Guru merupakan fokus kunci dalam mencapai tujuan pendidikan. Hal ini berarti
bahwa pendidik adalah sebuah profesi yang menuntut keahlian, tanggungjawab dan
kesetiaan. Suatu profesi tidak dapat dilakukan oleh sembarang orang yang tidak
11
dilatih atau dipersipkan untuk itu. Suatu profesi umumnya berkembang dari pekerjaan
yang kemudian berkembang makin matang serta ditunjang oleh tiga hal, yaitu
keahlian, komitmen, dan keterampilan yang membentuk segitiga sama sisi yang
ditengahnya terletak profesionalisme
12
BAB III
PENUTUP
A. Kesimpulan
Adapun profesionalisme kerja merupakan suatu tingkah laku, suatu tujuan atau
suatu rangkaian kualitas yang menandai seseorang.Profesionalisme mengandung pula
pengertian menjalankan suatu profesi untuk keuntungan atau sebagai sumber
kehidupan.
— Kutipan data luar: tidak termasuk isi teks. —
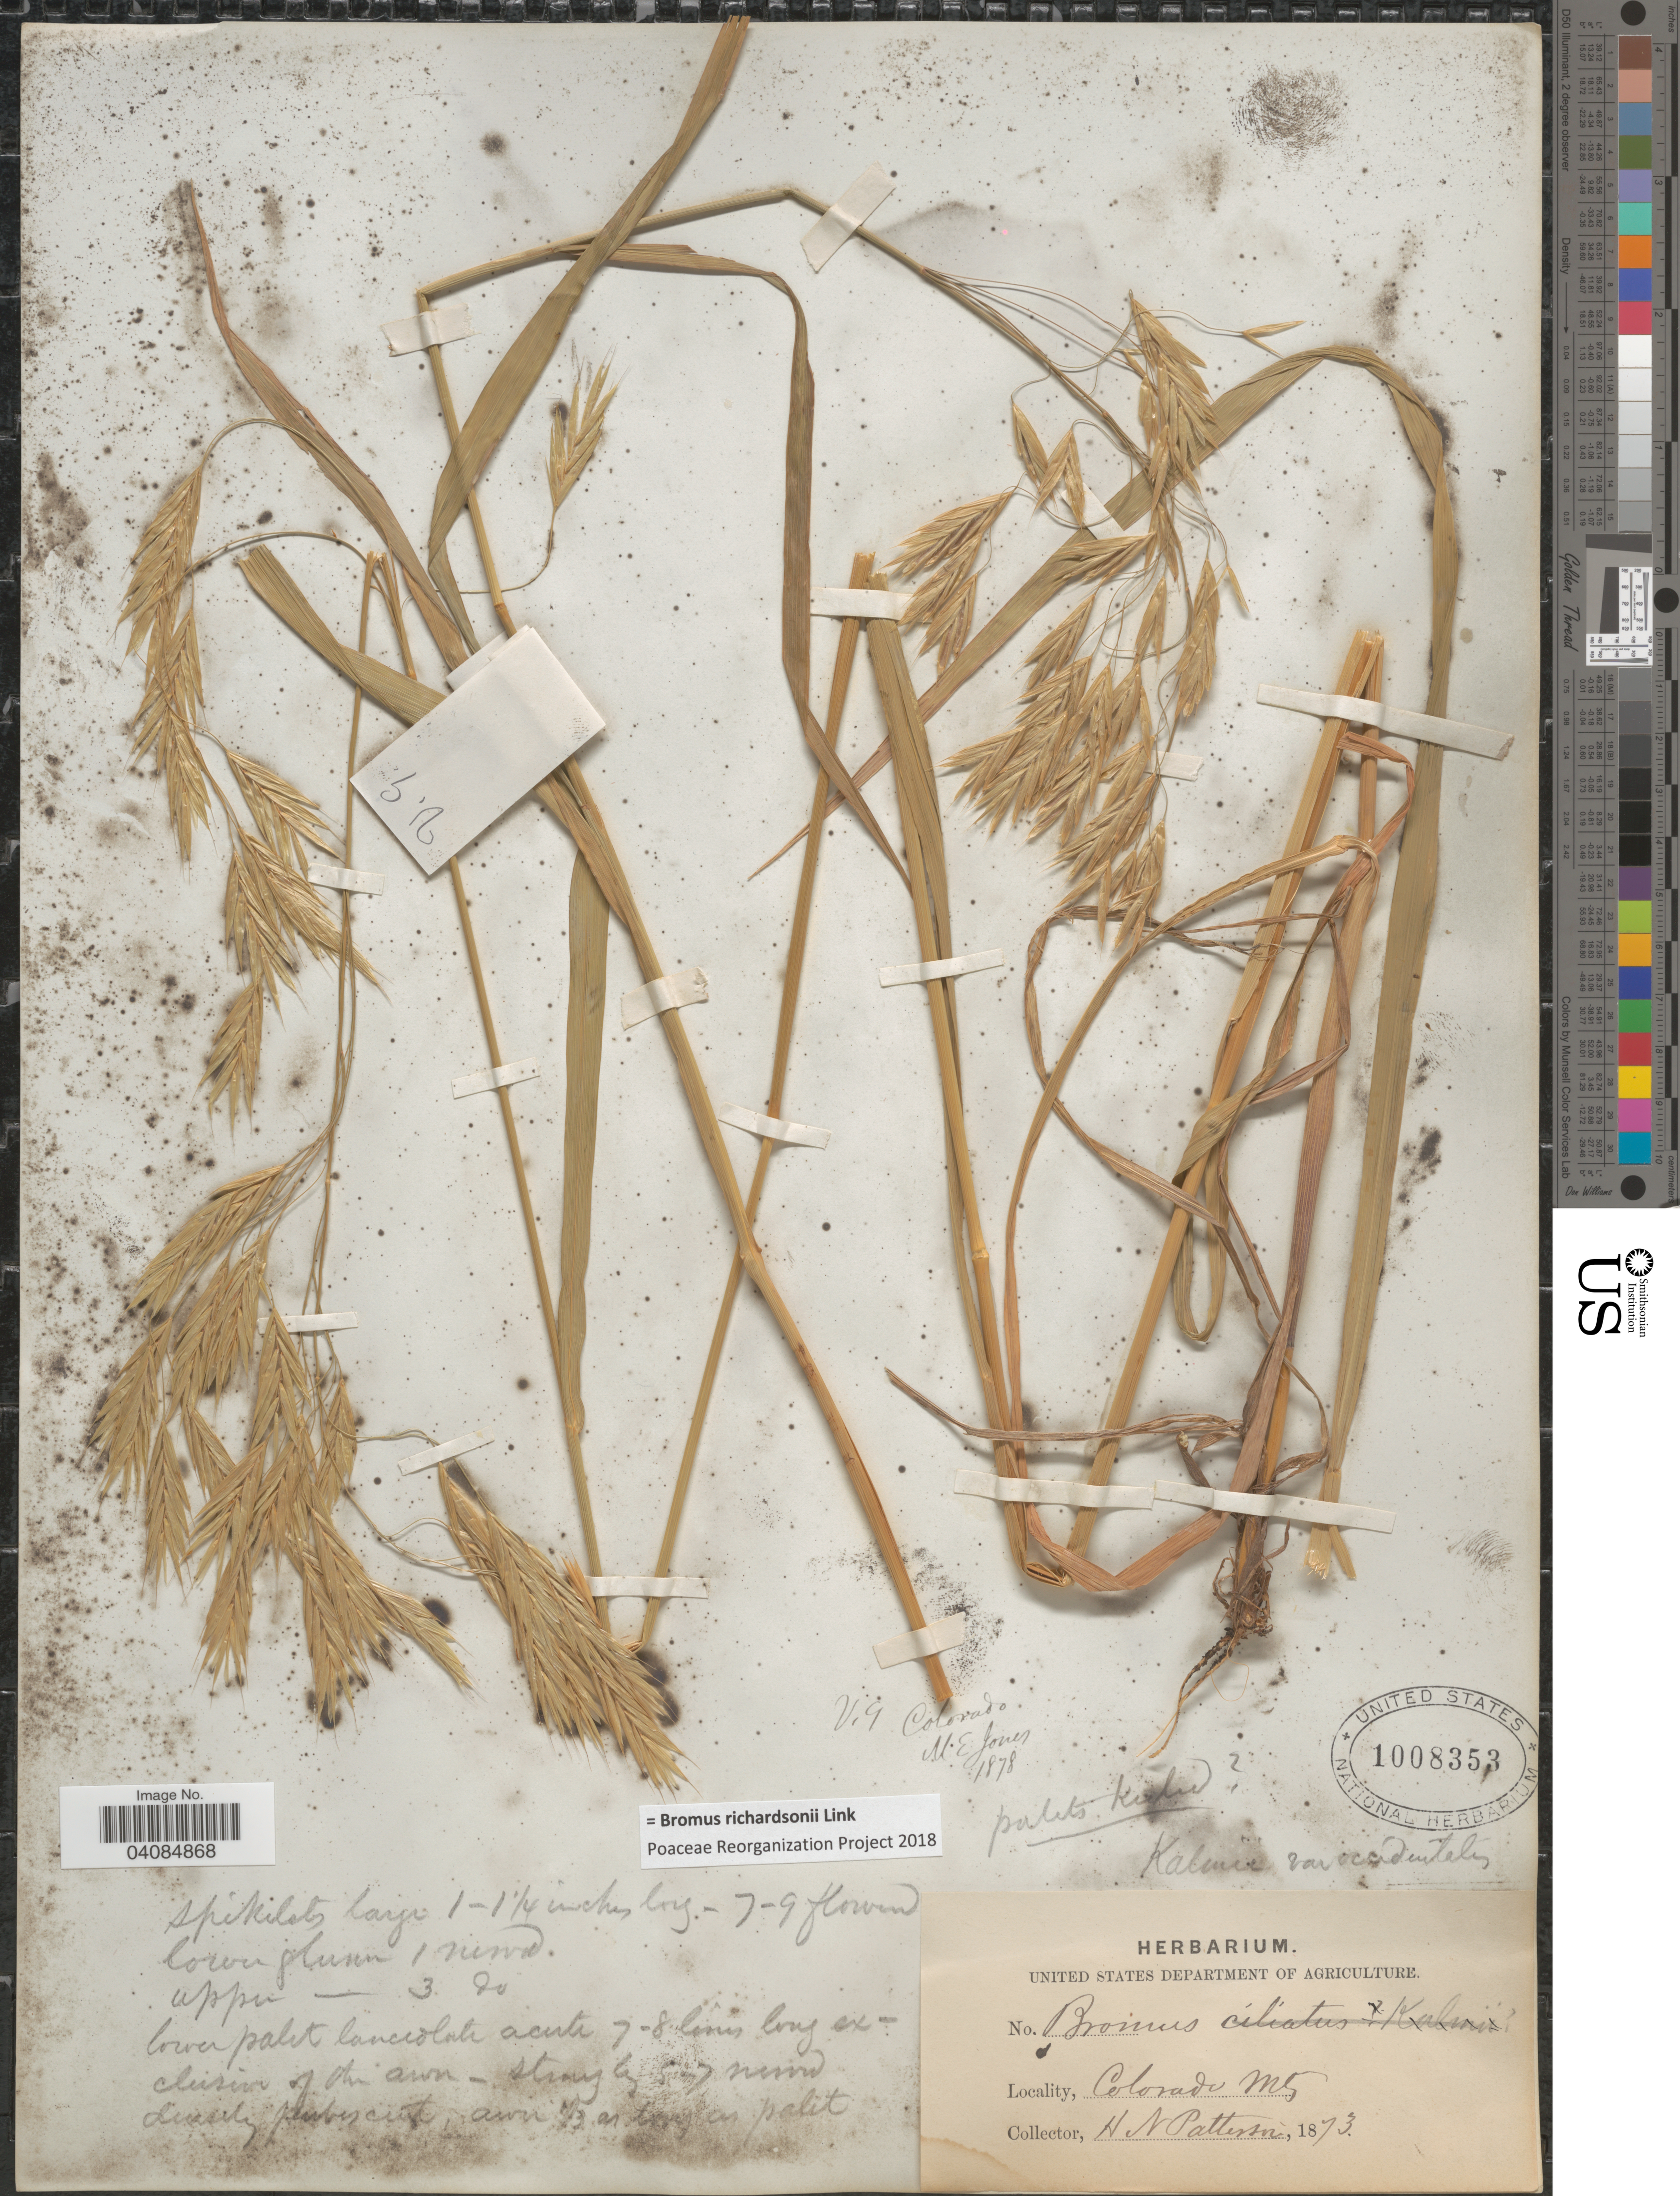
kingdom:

Di dalam al-qur’an dan hadist islam sangat menyukai umatnya untuk
selalu meningkatkan semangat kerja guna mencapai kehidupan yang layak dan
sejahtera dengan cara mempergunakan waktu sebaik-baiknya serta tabah dan ulet.
Tidak mudah putus asa jika ditimpa kegagalan dalam berusaha, disamping memohon
pertolongan kepada Allah.
Dari uraian di penjelasan makalah ini dapat pemakalah simpulkan bahwa akan
pentingnya menjalankan suatu pekerjaan secara profesional sesuai dengan
kompetensi profesi yang kita miliki sehingga tercipta suasana profesionalitas dalam
sebuah organisasi atau pun dalam suatu pekerjaan.